(AsiaGameHub) – A recent industry analysis by regtech provider Gaming Compliance International (GCI) estimated that the global value of unregulated online gambling reached $5.9 trillion in 2025.
GCI’s Online Gaming 2025: Global report, published on Sunday, showed a 4% increase from $5.7 trillion in 2024. This marks a continued upward trend, as the previous year’s figure of $5.7 trillion represented a 12% rise compared to 2023’s total of $5.1 trillion.
The analysis focused exclusively on online gambling activities and did not include retail or land-based gambling operations. Only operators actively conducting transactions and targeting local markets were included; websites that were accessible but not engaging in transactions were excluded.
GCI defined “unregulated” online gambling as licensed products transacting with consumers who are actively targeted locally.
This category includes various forms of gambling such as sports betting, unregulated prediction markets (excluding those in the United States), casino games, poker, crypto-based gambling, and lotteries.
According to the report, GCI used a combination of automated surveillance and human analysis to estimate both betting volume and gross gaming revenue (GGR) across the online gambling ecosystem.
To assess the market comprehensively, GCI analyzed user behaviors across all platforms using proprietary metrics such as “Value Per Visit” (VPV). This metric measured spending differences between regulated and unregulated operators.
Key findings
Unregulated gambling operators account for approximately 78% of global online gaming GGR in 2025, while regulated operators make up 22%.
GCI described the unregulated sector as the world’s third-largest economy, exceeding most countries in size after the USA and China. The report also classified unregulated online gambling as the largest form of cybercrime globally.
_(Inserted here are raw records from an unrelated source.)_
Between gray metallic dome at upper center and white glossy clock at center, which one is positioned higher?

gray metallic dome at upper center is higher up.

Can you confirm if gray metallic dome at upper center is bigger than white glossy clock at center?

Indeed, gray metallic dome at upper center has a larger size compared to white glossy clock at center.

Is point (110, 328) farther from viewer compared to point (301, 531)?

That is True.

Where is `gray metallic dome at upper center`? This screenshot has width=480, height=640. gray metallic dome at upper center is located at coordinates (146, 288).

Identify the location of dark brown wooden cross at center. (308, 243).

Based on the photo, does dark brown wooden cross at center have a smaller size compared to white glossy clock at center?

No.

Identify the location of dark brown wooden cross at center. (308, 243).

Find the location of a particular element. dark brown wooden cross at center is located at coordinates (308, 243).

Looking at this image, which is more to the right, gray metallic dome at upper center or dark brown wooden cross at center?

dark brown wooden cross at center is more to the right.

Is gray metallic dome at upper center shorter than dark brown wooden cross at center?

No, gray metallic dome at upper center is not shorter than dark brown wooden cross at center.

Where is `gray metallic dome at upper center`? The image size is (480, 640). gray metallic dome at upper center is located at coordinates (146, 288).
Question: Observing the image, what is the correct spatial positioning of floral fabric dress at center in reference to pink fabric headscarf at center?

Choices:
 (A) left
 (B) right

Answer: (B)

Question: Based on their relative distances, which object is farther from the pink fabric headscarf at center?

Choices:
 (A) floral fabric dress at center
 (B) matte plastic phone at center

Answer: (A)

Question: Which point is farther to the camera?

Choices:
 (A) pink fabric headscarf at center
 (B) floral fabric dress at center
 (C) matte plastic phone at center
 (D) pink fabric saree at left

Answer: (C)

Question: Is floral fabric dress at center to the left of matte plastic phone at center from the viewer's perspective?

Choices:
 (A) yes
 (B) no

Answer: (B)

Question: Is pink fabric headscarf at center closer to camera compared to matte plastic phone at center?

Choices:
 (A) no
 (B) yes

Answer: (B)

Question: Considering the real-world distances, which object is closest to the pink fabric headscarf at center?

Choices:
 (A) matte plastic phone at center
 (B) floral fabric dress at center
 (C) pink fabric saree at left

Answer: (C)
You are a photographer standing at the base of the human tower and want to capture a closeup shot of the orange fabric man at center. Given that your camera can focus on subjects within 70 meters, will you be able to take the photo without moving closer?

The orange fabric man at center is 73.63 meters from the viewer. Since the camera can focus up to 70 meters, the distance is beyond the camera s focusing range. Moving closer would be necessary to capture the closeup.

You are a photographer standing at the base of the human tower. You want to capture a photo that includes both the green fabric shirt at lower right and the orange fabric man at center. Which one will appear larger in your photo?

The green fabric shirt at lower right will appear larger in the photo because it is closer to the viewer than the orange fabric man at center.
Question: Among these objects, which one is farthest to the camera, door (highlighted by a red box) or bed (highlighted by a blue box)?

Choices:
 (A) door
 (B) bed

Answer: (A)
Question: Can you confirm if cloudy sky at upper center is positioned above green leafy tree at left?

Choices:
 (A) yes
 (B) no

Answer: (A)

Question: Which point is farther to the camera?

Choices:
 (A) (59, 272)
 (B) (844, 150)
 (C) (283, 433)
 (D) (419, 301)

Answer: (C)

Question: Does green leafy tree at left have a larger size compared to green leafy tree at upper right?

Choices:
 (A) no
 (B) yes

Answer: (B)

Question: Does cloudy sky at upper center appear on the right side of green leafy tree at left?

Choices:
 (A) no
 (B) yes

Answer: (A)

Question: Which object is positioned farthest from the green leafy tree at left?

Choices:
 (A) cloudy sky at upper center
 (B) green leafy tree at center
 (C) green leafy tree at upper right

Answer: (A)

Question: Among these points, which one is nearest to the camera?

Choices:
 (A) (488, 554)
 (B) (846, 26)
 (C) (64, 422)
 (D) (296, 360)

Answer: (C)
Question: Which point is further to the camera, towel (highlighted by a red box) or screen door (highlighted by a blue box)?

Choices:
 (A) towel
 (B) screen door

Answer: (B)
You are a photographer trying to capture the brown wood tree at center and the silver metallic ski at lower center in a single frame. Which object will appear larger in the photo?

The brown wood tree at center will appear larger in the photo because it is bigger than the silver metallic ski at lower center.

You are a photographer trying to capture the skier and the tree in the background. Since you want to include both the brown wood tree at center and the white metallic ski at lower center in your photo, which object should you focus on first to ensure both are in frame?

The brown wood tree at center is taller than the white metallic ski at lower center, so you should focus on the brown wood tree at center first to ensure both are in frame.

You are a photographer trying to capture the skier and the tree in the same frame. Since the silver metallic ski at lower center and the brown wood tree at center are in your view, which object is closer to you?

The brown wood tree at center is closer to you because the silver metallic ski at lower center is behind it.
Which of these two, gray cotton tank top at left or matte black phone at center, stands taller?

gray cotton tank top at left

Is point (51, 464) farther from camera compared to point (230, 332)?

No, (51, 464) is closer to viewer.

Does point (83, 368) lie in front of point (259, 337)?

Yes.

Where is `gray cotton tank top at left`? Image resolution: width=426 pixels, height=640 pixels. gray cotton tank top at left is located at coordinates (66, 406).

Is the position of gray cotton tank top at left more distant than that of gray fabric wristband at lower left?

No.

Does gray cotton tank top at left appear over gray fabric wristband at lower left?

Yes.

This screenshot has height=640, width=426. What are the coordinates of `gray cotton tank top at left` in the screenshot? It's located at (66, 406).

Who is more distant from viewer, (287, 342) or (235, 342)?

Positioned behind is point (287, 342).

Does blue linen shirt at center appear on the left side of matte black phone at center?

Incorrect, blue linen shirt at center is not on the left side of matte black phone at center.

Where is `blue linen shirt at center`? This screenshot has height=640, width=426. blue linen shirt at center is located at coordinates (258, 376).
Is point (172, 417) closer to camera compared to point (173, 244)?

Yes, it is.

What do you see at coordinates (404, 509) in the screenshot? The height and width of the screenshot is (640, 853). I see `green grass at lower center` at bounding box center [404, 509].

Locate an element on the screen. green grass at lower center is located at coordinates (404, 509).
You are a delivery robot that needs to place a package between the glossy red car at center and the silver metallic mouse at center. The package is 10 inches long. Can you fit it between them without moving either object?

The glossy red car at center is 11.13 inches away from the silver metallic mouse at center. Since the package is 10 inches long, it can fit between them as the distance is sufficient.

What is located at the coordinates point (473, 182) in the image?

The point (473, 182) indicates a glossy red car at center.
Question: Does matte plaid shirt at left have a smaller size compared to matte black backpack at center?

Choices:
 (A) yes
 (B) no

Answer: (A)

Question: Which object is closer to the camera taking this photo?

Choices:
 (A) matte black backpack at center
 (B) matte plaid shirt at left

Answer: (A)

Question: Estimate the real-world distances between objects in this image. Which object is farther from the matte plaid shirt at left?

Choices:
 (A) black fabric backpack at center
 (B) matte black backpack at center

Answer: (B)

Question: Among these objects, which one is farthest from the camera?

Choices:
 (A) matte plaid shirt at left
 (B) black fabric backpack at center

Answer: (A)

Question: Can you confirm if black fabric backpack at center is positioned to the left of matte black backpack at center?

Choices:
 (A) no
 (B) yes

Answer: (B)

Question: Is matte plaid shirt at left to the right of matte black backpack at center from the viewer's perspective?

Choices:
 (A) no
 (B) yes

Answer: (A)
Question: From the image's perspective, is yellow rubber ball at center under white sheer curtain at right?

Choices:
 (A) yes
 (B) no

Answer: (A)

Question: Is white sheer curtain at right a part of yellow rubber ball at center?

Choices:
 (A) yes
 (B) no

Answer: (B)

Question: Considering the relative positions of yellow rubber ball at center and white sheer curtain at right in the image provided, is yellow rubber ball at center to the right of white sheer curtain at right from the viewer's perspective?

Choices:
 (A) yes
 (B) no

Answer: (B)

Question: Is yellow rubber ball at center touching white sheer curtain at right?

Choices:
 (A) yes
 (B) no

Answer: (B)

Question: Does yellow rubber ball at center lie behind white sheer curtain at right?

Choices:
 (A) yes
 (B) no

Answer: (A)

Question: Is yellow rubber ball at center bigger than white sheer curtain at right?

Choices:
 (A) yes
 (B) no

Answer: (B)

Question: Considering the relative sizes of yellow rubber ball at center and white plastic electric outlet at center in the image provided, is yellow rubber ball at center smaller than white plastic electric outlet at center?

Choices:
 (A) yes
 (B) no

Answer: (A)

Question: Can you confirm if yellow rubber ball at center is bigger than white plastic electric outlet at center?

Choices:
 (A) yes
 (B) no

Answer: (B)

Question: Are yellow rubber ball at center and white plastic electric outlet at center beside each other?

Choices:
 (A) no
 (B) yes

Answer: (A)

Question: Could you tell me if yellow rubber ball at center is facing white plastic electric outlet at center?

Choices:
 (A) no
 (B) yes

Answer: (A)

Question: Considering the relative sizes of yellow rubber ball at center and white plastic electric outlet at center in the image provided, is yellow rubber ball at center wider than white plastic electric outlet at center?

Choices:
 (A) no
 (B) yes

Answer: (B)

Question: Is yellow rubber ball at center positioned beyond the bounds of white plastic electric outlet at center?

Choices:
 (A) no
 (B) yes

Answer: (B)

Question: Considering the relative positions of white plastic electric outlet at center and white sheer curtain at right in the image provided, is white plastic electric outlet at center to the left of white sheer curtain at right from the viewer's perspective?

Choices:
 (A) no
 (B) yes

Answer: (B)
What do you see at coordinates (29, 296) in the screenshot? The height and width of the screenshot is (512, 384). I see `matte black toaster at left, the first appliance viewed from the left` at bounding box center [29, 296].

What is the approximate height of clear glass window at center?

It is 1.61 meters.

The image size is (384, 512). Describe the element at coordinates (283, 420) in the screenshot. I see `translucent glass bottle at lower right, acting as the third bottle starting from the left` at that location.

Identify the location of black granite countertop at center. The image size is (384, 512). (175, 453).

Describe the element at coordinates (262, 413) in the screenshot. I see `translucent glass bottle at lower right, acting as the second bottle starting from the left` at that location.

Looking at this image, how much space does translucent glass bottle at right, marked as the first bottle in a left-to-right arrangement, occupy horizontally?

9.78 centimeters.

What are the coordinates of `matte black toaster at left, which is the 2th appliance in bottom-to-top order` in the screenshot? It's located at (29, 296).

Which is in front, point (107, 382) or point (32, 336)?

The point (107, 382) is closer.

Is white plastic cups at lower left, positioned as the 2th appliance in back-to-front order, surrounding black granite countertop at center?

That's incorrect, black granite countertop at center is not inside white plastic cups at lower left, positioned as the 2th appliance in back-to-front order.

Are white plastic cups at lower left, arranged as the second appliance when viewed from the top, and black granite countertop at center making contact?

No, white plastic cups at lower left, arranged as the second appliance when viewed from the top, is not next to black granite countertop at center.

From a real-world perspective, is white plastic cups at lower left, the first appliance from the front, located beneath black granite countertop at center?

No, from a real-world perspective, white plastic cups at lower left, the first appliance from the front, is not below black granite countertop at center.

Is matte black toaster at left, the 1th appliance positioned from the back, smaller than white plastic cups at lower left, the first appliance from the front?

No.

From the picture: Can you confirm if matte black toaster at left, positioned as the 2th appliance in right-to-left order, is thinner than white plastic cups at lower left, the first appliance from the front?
Research from H2 Capital released last week found that the UK offshore unregulated market hit £16.6 billion ($22 billion) in 2025, up from £5 billion in 2019—a growth of just over 230%.
In response to GCI’s report, its CEO Matt Holt stated: “With $5.9 trillion in wagering value, unregulated online gambling is one of the largest economic systems in the world, operating largely outside regulatory oversight.”
“Regulators are not dealing with a marginal challenge, but a dominant one—the majority of activity is taking place beyond the regulated perimeter. Our role is to provide full transparency across the entire marketplace, enabling regulators to act confidently.”
The report also introduced the concept of a “White Noise Marketplace,” where consumers struggle to distinguish clearly between regulated, unregulated, and “unacknowledged” gambling products.
Prediction markets and sports advertisement
Forecasts for 2026 highlight several factors likely to drive growth in unregulated gambling. These include spillover effects from loosely regulated sectors such as prediction markets.
Further complexity arises from crypto-linked gambling products and prediction markets. While the US regulates prediction markets under the Commodity Futures Trading Commission (CFTC), other regions often fall outside traditional gambling regulation. Brazil confirmed last month that prediction markets are illegal in the country, with telecom agency Anatel having already blocked 28 platforms. In contrast, Gibraltar licensed operator Predict Street as the territory’s first regulated prediction market.
The report also predicted widespread advertising through illegal sports streaming. It noted that “in 2024 and 2025, unregulated gambling advertisements appeared on more than 80% of illegal sports content streams in the US and UK,” with major events like March Madness and the World Cup contributing significantly to this surge.
At the beginning of the month, Ukraine launched an online tool designed to speed up public reporting of illegal gambling advertisements. The current statutory administrative fine for illegal gambling advertising in 2026 stands at UAH 5.19 million ($117 million).
Australia recently announced a package of national reforms targeting gambling advertising following the Murphy Report. This includes a nationwide ban on wagering ads during live sports broadcasts on free-to-air TV between 6am and 8:30pm.
UK MPs have recently framed gambling advertising as a public health issue, recommending a pre-9pm watershed ban on gambling advertisements and ending most sports sponsorship deals.